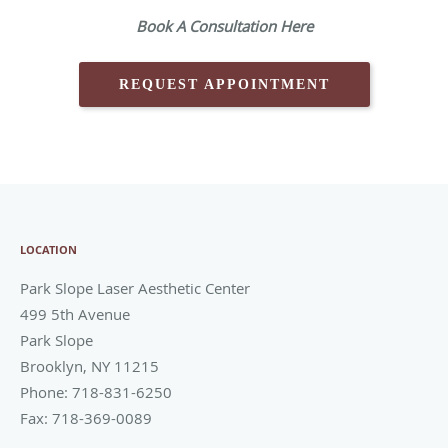
Book A Consultation Here
REQUEST APPOINTMENT
LOCATION
Park Slope Laser Aesthetic Center
499 5th Avenue
Park Slope
Brooklyn
,
NY
11215
Phone:
718-831-6250
Fax:
718-369-0089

Requirement: Transcribe all the text in the material line for line, keeping every word, number, and punctuation mark unchanged. Leave the pictures out of your answer.

Result below:
Book A Consultation Here
REQUEST APPOINTMENT
LOCATION
Park Slope Laser Aesthetic Center
499 5th Avenue
Park Slope
Brooklyn
,
NY
11215
Phone:
718-831-6250
Fax:
718-369-0089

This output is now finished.